SOURCE EXTRACT: Begin

Hey, Scripting Guy! How Can I Extract Specific Information From a Word Document and Then Use That Information to Rename the Document?

Hey, Scripting Guy! How Can I Extract Specific Information From a Word Document and Then Use That Information to Rename the Document?

  • Comments 1
  • Likes
Hey, Scripting Guy! Question

Hey, Scripting Guy! I have a bunch of Word documents in a folder. I need to open each document, read in some information from the first two lines, then use that information to rename the file. However, I’m having some trouble getting this to work. Can you help me?

-- TG

SpacerHey, Scripting Guy! AnswerScript Center

Hey, TG. As devoted readers of Hey, Scripting Guy! know, the Scripting Guy who writes this column is usually all business: he never lets anything distract him from his job of answering questions about system administration scripting. Today, however, we have to make an exception: the following story was just too weird to pass up.

Last week a 66-year-old man died in his sleep. His roommates – in what must have been some sort of tribute to their deceased comrade – decided to try and cash the man’s most-recent Social Security check. When they did, however, they were told that the person who’s name was on the check had to be present before the check could be cashed. The two mean responded by returning home, dressing the deceased the best they could, then plopping the body into a desk chair and wheeling him back to the check cashing store. They left the dead man on the sidewalk, then went back inside the store and tried to cash the check.

To make a long – and weird – story short, a crowd gathered, a policeman came by to see what the hubbub was all about, and the two men were arrested. The pair claimed they had no idea that their friend was dead. “He looked like that every morning,” said one man. “I didn’t know he was dead. He had $500 in his pocket. I had $200. Why would I rob the guy?”

In other words, their friend looked like that – dead – every morning. Hard to believe? Maybe. But, then again, none of you have ever seen the Scripting Guy who writes this column first thing in the morning.

SOURCE EXTRACT: End

**DIRECTIONS:**
• A. Return the stretch of the Scripting Guy column from "Hey, Scripting Guy! I" through "you help me?", copied word for word.
• B. Carry the Scripting Guy column on renaming Word documents forward from its last sentence.

STUDY MATERIAL: Begin

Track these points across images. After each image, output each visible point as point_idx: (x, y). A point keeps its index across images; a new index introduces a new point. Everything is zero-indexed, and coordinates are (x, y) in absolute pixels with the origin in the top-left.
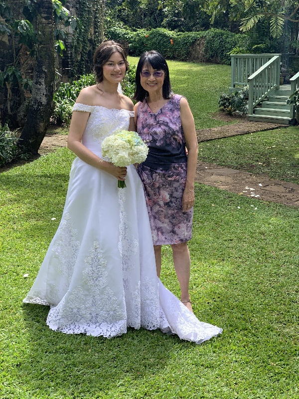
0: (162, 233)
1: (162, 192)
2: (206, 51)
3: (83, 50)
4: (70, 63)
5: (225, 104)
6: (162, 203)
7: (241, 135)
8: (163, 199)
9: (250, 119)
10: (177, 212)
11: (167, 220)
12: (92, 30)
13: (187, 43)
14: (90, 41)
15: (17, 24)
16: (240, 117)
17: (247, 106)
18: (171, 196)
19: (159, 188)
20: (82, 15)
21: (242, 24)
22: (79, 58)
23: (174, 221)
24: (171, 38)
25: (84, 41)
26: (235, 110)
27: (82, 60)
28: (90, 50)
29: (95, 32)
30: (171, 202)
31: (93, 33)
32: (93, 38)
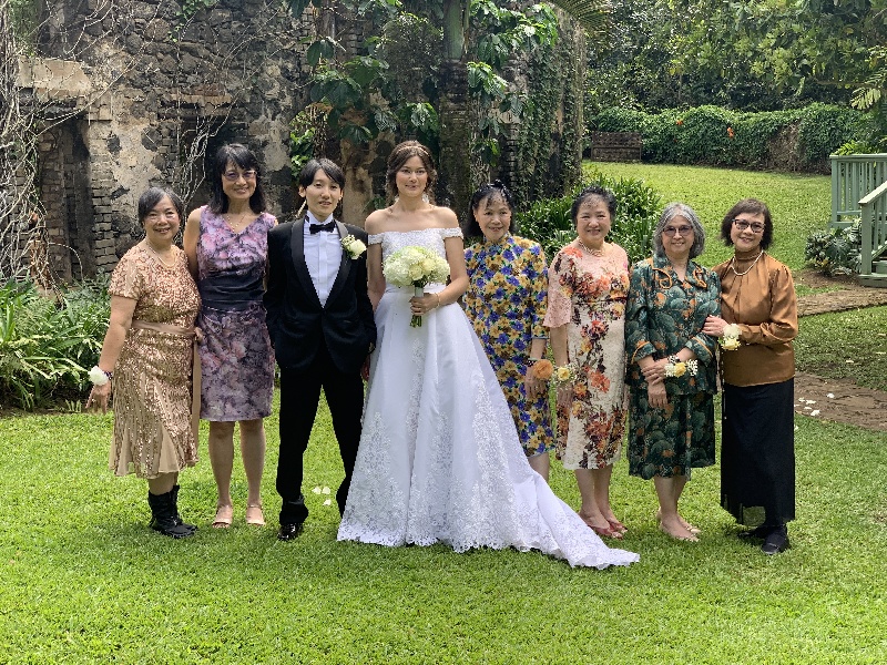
0: (233, 405)
1: (234, 343)
2: (802, 149)
3: (539, 154)
4: (512, 179)
5: (818, 253)
6: (234, 360)
7: (835, 312)
8: (237, 353)
9: (865, 282)
10: (256, 373)
11: (242, 385)
12: (559, 115)
13: (761, 134)
14: (555, 136)
15: (409, 111)
16: (845, 279)
17: (860, 257)
18: (248, 348)
19: (231, 337)
20: (539, 88)
21: (857, 94)
22: (531, 170)
23: (251, 386)
24: (729, 125)
25: (542, 137)
26: (837, 266)
27: (538, 173)
28: (554, 154)
29: (565, 120)
30: (248, 357)
31: (560, 121)
32: (561, 132)
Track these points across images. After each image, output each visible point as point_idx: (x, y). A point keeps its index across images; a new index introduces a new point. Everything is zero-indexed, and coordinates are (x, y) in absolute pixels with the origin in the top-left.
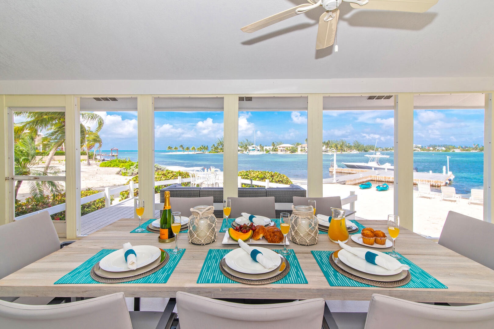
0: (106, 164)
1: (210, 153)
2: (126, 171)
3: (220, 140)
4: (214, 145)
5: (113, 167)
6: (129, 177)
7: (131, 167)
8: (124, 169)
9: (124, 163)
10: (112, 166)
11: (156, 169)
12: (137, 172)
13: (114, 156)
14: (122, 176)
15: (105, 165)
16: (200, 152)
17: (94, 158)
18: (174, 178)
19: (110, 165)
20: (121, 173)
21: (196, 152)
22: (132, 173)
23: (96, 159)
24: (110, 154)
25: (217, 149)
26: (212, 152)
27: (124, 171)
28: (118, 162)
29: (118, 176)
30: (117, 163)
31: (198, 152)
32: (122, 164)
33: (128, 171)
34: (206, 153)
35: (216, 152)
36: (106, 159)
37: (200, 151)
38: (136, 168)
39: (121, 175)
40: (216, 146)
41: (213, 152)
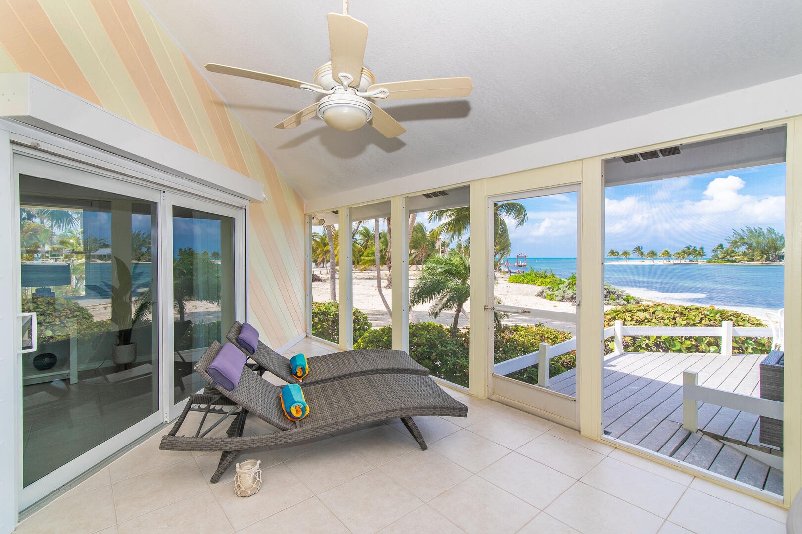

STUDY MATERIAL: End

**ANSWERS BY TASK:**
• A.
Hey, Scripting Guy! I have a bunch of Word documents in a folder. I need to open each document, read in some information from the first two lines, then use that information to rename the file. However, I’m having some trouble getting this to work. Can you help me?

• B.
Like we said, that was just too weird to pass up. But now it’s time to regain our focus. TG is looking for a script that can open a Microsoft Word document (actually a whole slew of Word documents), grab some information from the first two lines, then use that information to rename the file. How can he do that? Why, like this, of course:

Set objWord = CreateObject("Word.Application")
objWord.Visible = True

Set objDoc = objWord.Documents.Open("C:\Scripts\Test.doc")

strText = objDoc.Paragraphs(1).Range.Text
arrText = Split(strText, vbTab)
intIndex = Ubound(arrText)
strUserName = arrText(intIndex)

arrUserName = Split(strUserName, " ")
intLength = Len(arrUserName(1))
strName = Left(arrUserName(1), intlength - 1)

strUserName = strName & ", " & arrUserName(0)

strText = objDoc.Paragraphs(2).Range.Text
arrText = Split(strText, vbTab)
intIndex = Ubound(arrText)

strDate = arrText(intIndex)
strDate = Replace(strDate, "/", "")

intLength = Len(strDate)
strDate = Left(strDate, intlength - 1)

strFileName = "C:\Scripts\" &  strUserName & " " & strDate & ".doc"

objWord.Quit

Wscript.Sleep 5000

Set objFSO = CreateObject("Scripting.FileSystemObject")
objFSO.MoveFile "C:\Scripts\Test.doc", strFileName

To tell you the truth, this turned out to be a tiny bit more complicated than we initially thought; that’s due to the way paragraphs are formatted in Word. Of course, the fact that this script is a tiny bit complicated could also be due to the fact that – more often than not – the Scripting Guy who writes this column has no real idea what he’s doing, and today’s column was no exception. But everyone should be used to that by now.

The script starts out in simple enough fashion, creating an instance of the Word.Application object and then setting the Visible property to True; that gives us a running instance of Word that we can see on screen. We then use this line of code to open the document in question (C:\Scripts\Test.doc):

Set objDoc = objWord.Documents.Open("C:\Scripts\Test.doc")

As TG noted in his email, this document (and all the other Word documents in this folder) start out in the same fashion; the first two lines in each document look something like this:

Person Name        Ken Myer
EncounterDate      01/01/08

Is that good news? You bet it is. That means that we can grab the user name simply by reading in the Text property of the first paragraph in the document. In fact, that means we can grab the user name simply by executing the following line of code:

strText = objDoc.Paragraphs(1).Range.Text

That’s also good … sort of. The one problem here is that we don’t just have the user name, we have this value:

Person Name        Ken Myer

Talk about too much information, eh? On top of that, when we go to rename the file we want the user name to look like this:

Myer, Ken

So what does all that mean? That means that we still have some work to do.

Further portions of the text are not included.